● WHAT YOU NEED TO DO
1. In the post on the momentum of a box full of bouncing particles, which assumption does the author now call wrong?
2. Pick up the post on the momentum of a box full of bouncing particles right after its final equation and carry the analysis forward.

● TEXT BLOCK
Saturday, October 7, 2023

Momentum of a box full of bouncing particles

We were wrong in our claim on August 25, 2023 that special relativity would break conservation of center of mass if rest masses exist. We assumed that the y velocity of the bouncing particle stays the same when the particle is pulled with a force F to the x direction. That assumption is wrong.

Let us analyze the momentum and inertia of the box full of bouncing particles.


                      --------
                         ^
                         |
                         |  vy 
                         |
                         •  m

                      --------


                        ● M  =  m / sqrt(1  -  vy² / c²)
      ^  y
      |
       -----> x


The particle m is bouncing up and down in the box. The particle M is static, with the same mass-energy as m.

Let us assume that a force F pulls M and m both to the positive x direction for a time t, giving an impulse of

       pₓ  =  F t.

What is the x velocity of each particle after the impulse?

We assume that for a particle m moving at a velocity v, the momentum p satisfies

       p²  =  v² m² / (1  -  v² / c²),

and the momentum vector p is parallel with the velocity vector v. Then

       p² -  p² v² / c²  =  v² m²
   <=>
       v²  =  p²  /  (m²  +  p² / c²).

● DATASET CONTENT

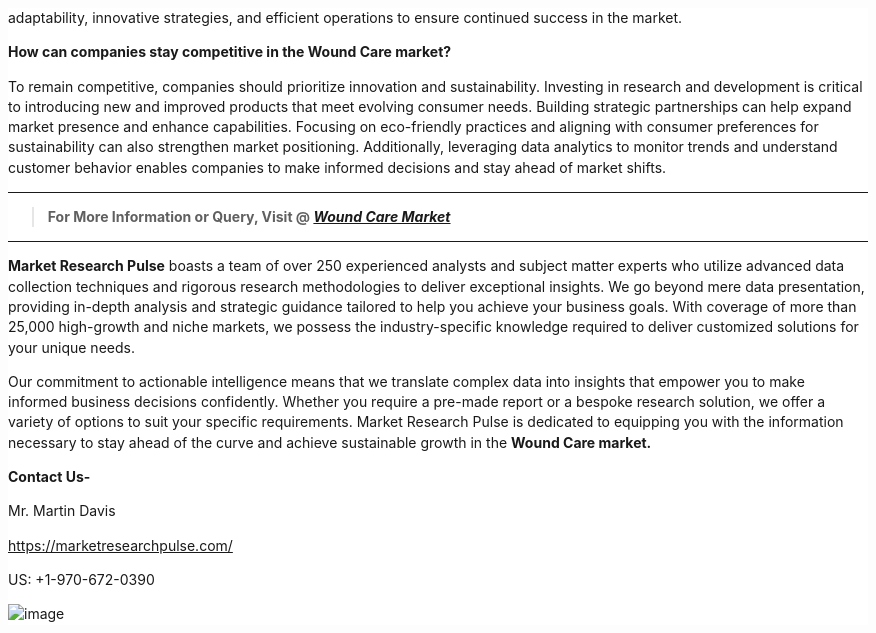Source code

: adaptability, innovative strategies, and efficient operations to ensure continued success in the market.</p><p><strong>How can companies stay competitive in the Wound Care market?</strong></p><p>To remain competitive, companies should prioritize innovation and sustainability. Investing in research and development is critical to introducing new and improved products that meet evolving consumer needs. Building strategic partnerships can help expand market presence and enhance capabilities. Focusing on eco-friendly practices and aligning with consumer preferences for sustainability can also strengthen market positioning. Additionally, leveraging data analytics to monitor trends and understand customer behavior enables companies to make informed decisions and stay ahead of market shifts.</p><hr /><blockquote><p><strong>For More Information or Query, Visit @&nbsp;<em><a href="https://marketresearchpulse.com/report/1130/wound-care-market?utm_source=Linkedin&utm_medium=030">Wound Care Market</a></em></strong></p></blockquote><hr /><p><strong>Market Research Pulse</strong> boasts a team of over 250 experienced analysts and subject matter experts who utilize advanced data collection techniques and rigorous research methodologies to deliver exceptional insights. We go beyond mere data presentation, providing in-depth analysis and strategic guidance tailored to help you achieve your business goals. With coverage of more than 25,000 high-growth and niche markets, we possess the industry-specific knowledge required to deliver customized solutions for your unique needs.</p><p>Our commitment to actionable intelligence means that we translate complex data into insights that empower you to make informed business decisions confidently. Whether you require a pre-made report or a bespoke research solution, we offer a variety of options to suit your specific requirements. Market Research Pulse is dedicated to equipping you with the information necessary to stay ahead of the curve and achieve sustainable growth in the <strong>Wound Care market.</strong></p><p><strong>Contact Us-</strong></p><p>Mr. Martin Davis</p><p>https://marketresearchpulse.com/</p><p>US: +1-970-672-0390</p>
![image](https://github.com/user-attachments/assets/2c2720ca-85e3-4605-9448-dfaa5fe1933b)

● TASK RESPONSES
1. The assumption that the y velocity of the bouncing particle stays the same when the particle is pulled with a force F in the x direction.

2.
For M, from the above formula we get the velocity

       Vₓ²  =  pₓ²  /  (m² / (1 - vy² / c²))  +  pₓ² / c²).

For the bouncing particle m, the square of the x component of the velocity is

       vₓ²  =  pₓ² / (pₓ² + py²)

                  * (pₓ² + py²)  /  (m²  +  (pₓ² + py²) / c²)

              =  pₓ²  /  (m² + (pₓ² + py²) / c²)).

Let us assume c = 1. To prove Vₓ = vₓ, we have to show

       m² / (1 - vy²)  +  pₓ²  =  m² + pₓ² + py².
   <=>
       m²  =  (m² + py²)  *  (1 - vy²).

The energy-momentum relation says

       E²  =  p²  +  m²,

and for the bouncing particle,

       E²  =  m² / (1 - vy²).

Our equation becomes

       m²  =  m² / (1 - vy²)  *  (1 - vy²),

which is true.

When a particle is x accelerated, its y momentum stays the same, but not the y velocity.

The force F pulls to the x direction. The y velocity slows down. Thus, the acceleration of the particle is not solely to the x direction, but also to the negative y direction. The acceleration is not to the direction of the force.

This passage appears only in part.